D’un autre côté, le pays peine encore à se relever des répercussions de la crise sanitaire. Le tourisme, qui est l’une des sources de devises et qui représente 14 % du PIB, a été lourdement impacté par la pandémie. Dans ce contexte difficile, les recettes touristiques ont chuté drastiquement par rapport à 2019. L’année 2021 devrait être clôturée avec à peine 2 milliards de dinars – près de 610 millions d’euros – comparés aux 5 milliards de dinars de 2019 – environ 1,5 milliard d’euros -.

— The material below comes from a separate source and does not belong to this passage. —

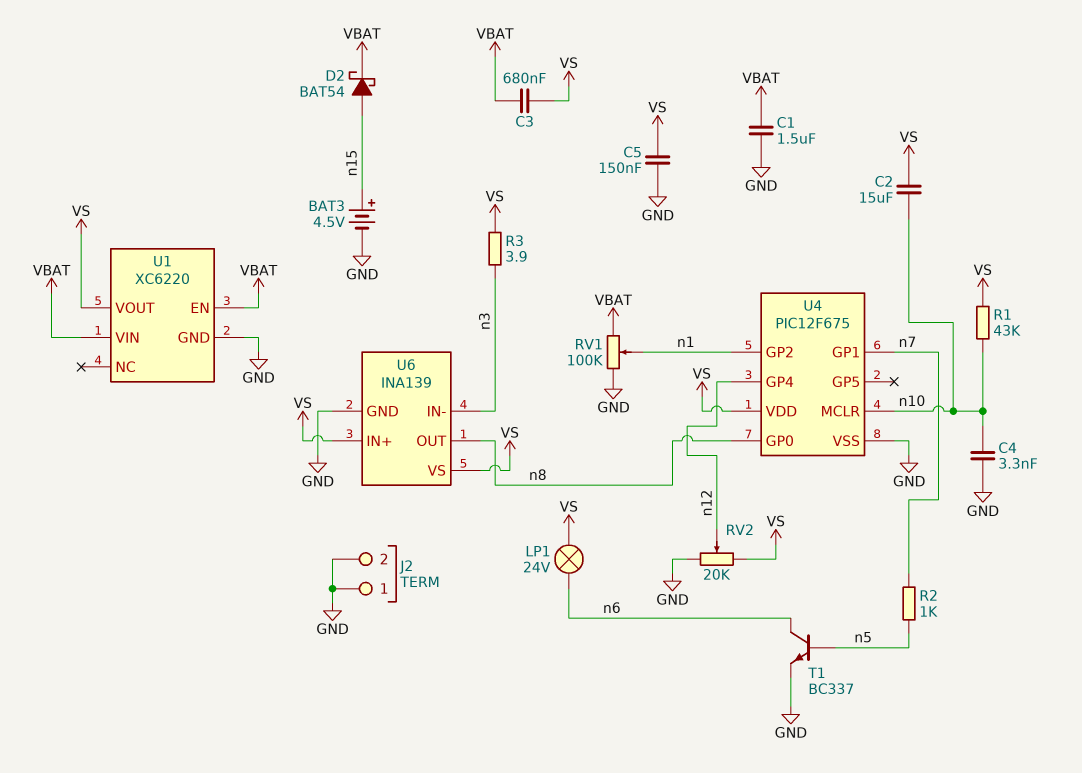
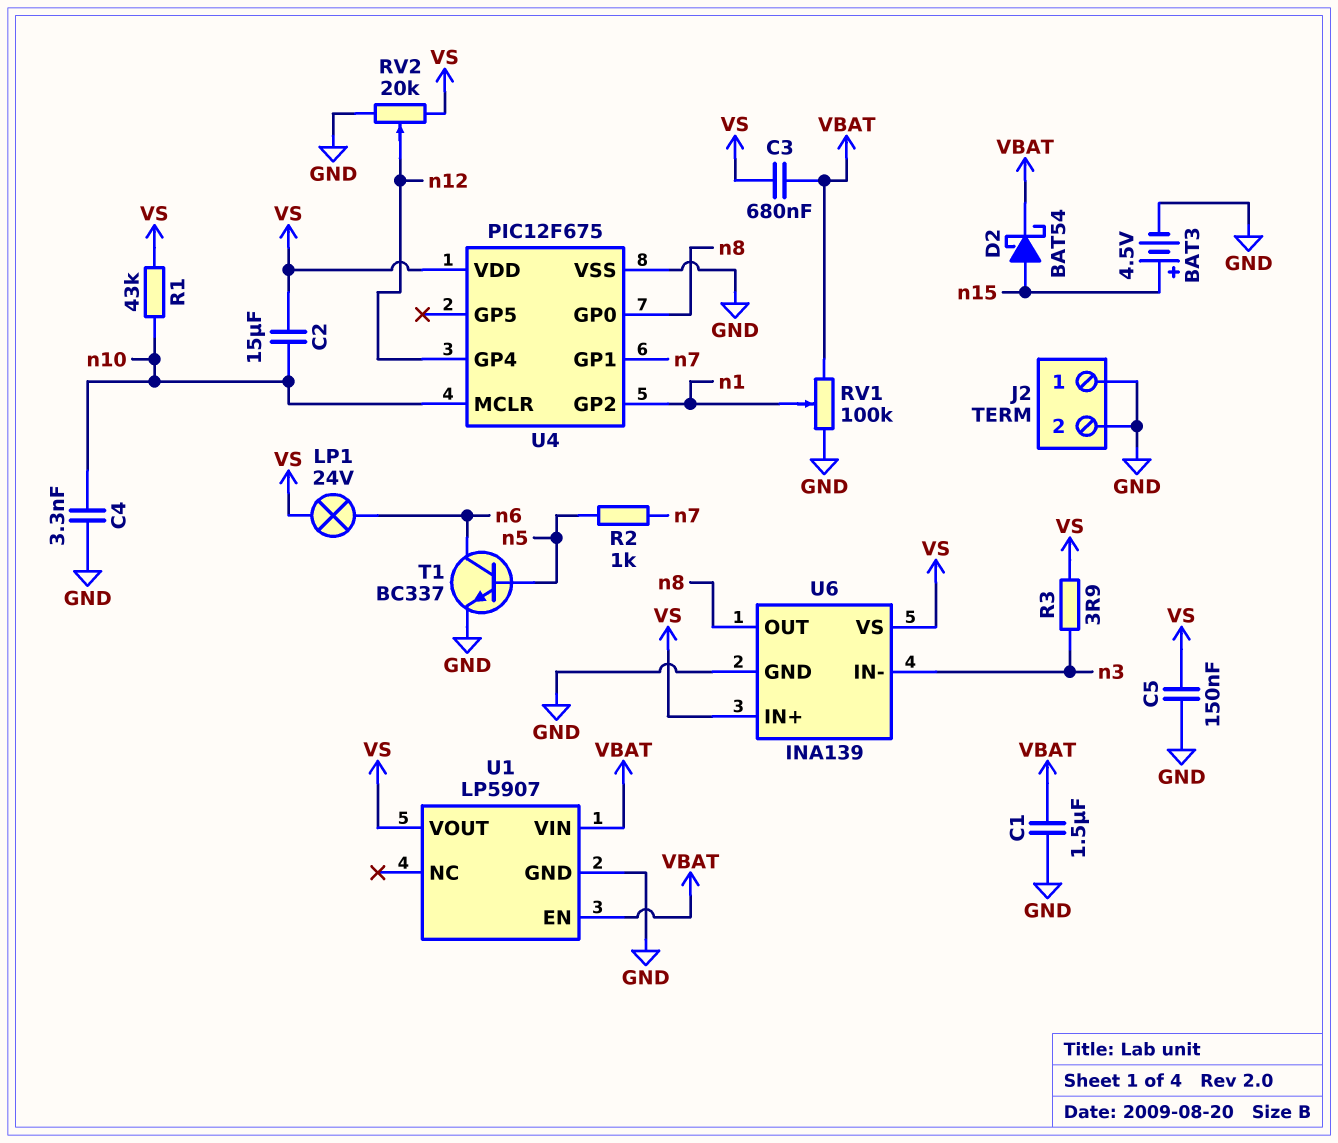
U1: XC6220 -> LP5907

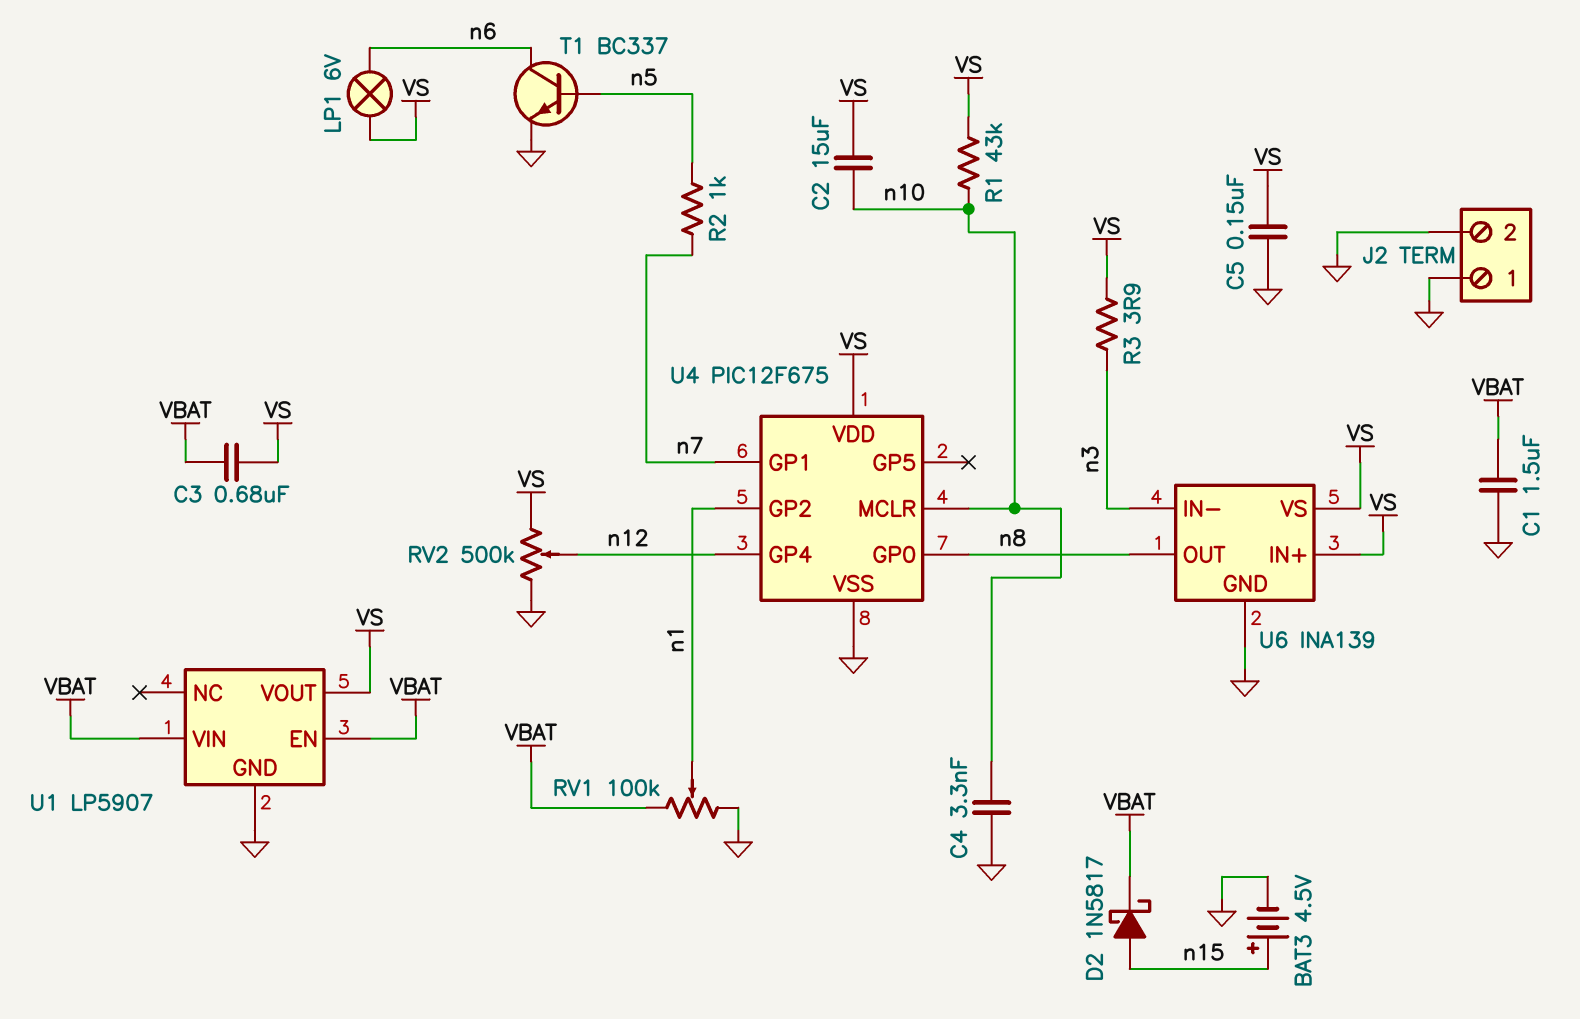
D2: schottky BAT54 (A n15, K VBAT) -> schottky 1N5817 (A n15, K VBAT)
LP1: lamp 24V (VS, n6) -> lamp 6V (VS, n6)
RV2: 20k (GND, VS, wiper n12) -> 500k (GND, VS, wiper n12)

Le secteur industriel n’est pas mieux loti. Malgré une reprise plutôt timide, ses principaux moteurs, notamment la production des phosphates, présentent des performances en deçà des prévisions. Tant d’éléments qui se sont traduits par une baisse significative de la croissance économique de la Tunisie. Selon les prévisions de l’agence de notation Standard & Poor’s, la reprise sera lente. Elle prévoit, d’ailleurs, une croissance de 3,8 % pour le PIB en 2021 et une moyenne de 2,1 % pour les trois prochaines années.

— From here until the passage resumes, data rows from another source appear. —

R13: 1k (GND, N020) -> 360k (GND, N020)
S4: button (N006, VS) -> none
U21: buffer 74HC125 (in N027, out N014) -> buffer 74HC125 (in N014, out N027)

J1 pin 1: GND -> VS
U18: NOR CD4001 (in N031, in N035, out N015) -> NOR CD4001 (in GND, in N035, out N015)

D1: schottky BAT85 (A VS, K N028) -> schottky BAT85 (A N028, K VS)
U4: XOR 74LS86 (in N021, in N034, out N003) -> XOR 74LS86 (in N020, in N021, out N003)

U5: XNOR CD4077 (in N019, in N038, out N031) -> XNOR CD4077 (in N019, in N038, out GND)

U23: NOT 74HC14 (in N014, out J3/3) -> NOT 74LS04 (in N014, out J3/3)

Un contexte politique tout aussi incertain
Outre les difficultés économiques, la Tunisie baigne dans un climat social et, surtout, politique aussi tendu qu’incertain. L’annonce du gouvernement de Najla Bouden intervient dans un contexte marqué par l’opération “Mains Propres” initiée par le président de la République tunisienne le 25 juillet 2021.
Les activités de l’Assemblée des Représentants du Peuple – le Parlement – sont, dans cette optique, gelées. Les députés, pour leur part, sont temporairement privés de leur immunité. Pour une bonne partie de l’opinion publique tunisienne, les mesures exceptionnelles du 25 juillet sont une nécessité. “Ils ont détruit les rêves de la jeunesse et ils ont pillé le pays”, ont confié plusieurs Tunisiens lors des dernières manifestations pro-Kaïs Saïed. Côté Ennahdha et l’opposition, on dénonce un coup d’État et une violation de la Constitution de 2014. Le parti islamiste, qui est au pouvoir que ce soit directement ou indirectement, depuis 2011, dénonce la main mise du président de la République sur le pouvoir judiciaire et législatif.
Reste, à présent, à savoir si le gouvernement de Najla Bouden sollicitera la confiance de l’ARP – qui est gelée – pour pouvoir travailler. Certains observateurs estiment qu’il s’agirait d’un gouvernement transitoire qui restera en fonction jusqu’aux prochaines réformes constitutionnelles et politiques évoquées par Kaïs Saïed. Celui-ci a, en effet, laissé entrevoir un changement du régime politique et une révision de la loi électorale. Son objectif, selon les observateurs de la scène politique tunisienne, serait de rétablir un régime présidentiel et de mettre fin à la gouvernance du parti islamiste Ennahdha. À suivre.